We seldom cry for them now.
Still, on odd, solitary evenings
they come to call.
They visit, but they have lost
the art of conversation.
They repeat themselves.
They have nothing new to say.
As only a virtuoso can, the poet evokes much more than she shows, more than she tells as in Light at Arles (p. 55):
A sun-drenched afternoon
painted in a peacock century.
The bare room: bed, basin,
board: a poor man's coat
hung on nails; two chairs
for smoke and talk.
Here, we wait for the door to open and Vincent to enter, but that is not to be:
Soon Munch will carve
his scream. The century will die
in its pictures.
The meditative core of much of the poetry in this book lies in the self-aware transience that the poet exploits to speak to us in a very personal yet profound way.
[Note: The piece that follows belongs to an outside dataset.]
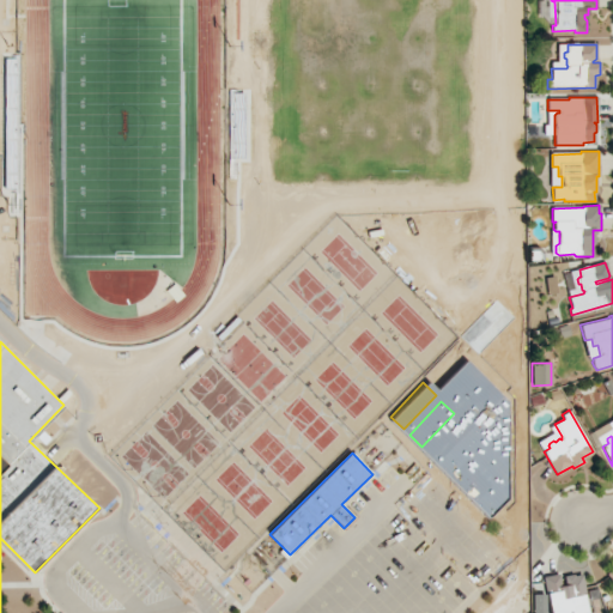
[(550,612),(542,577),(558,574),(560,586),(565,584),(563,576),(574,574),(574,575),(581,574),(584,588),(586,594),(584,594),(588,612),(582,612),(550,612)]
The Body Poem (p.13) lets us see a purpose, a reason, perhaps, for writing-we all wish for, in some way, a portion of immortality. To achieve this moment, the poet marries the sadness of death to the knowledge that the work lives on:
After death the writer's body
inhabits the body of work.
The eye remains,
the hand everywhere in notebooks
The heart in beat and rasp of poem.
Voice, breast, breath,
the intricate vulva devolving
into throb, blood hot,
or not. The naked foot
dancing, leaping,
all in the body of work.
There is much in this book about destruction and creation, about destruction as creation; it is, after all, a book about bridges and the people who build and use them. But this book is also a lamentation on human weakness and human stupidity. In the most successful sestina I have read in a long time, the poet evokes our failure to be the stewards of the land as we become, in fact, merchants of death. I'll quote just a few stanzas from the sestina, Nile Valley landslide (p. 23):
They wake to cracks, rocks
dropped, rains of gravel, the fall
of mountain sand, seabottom, dirt
of the ages. Then a basalt
boulder rolls into the river,
roaring like an animal.
...
The Naches River, dirt -
choked, runs like a spooked animal,
flows around basalt.
Trout gasp on high rock.
The mountain rides it slow fall
into the ancient river.
...
Now comes October, the fall
of the great fall of basalt.
We Homo sapiens, brainless animal,
quarried the old rock of the river-
bank, sold the landslide toe, dirt
once pillar to mountain rock.
And so the great rocks fall
and the dirt marries basalt, and the river
rages like a wounded animal.
Crossing Over is a complex work by a complex thinker. Often the poems present themselves in a simple way only to show, deeper in, that they mask jewels we can claim only by reading and re-reading. This is the gift of poetry-not quick, not easy, neither facile nor superficial. And Priscilla Long has done it well. I recommend this book to all poets, to all lovers of poets, to lovers of poetry.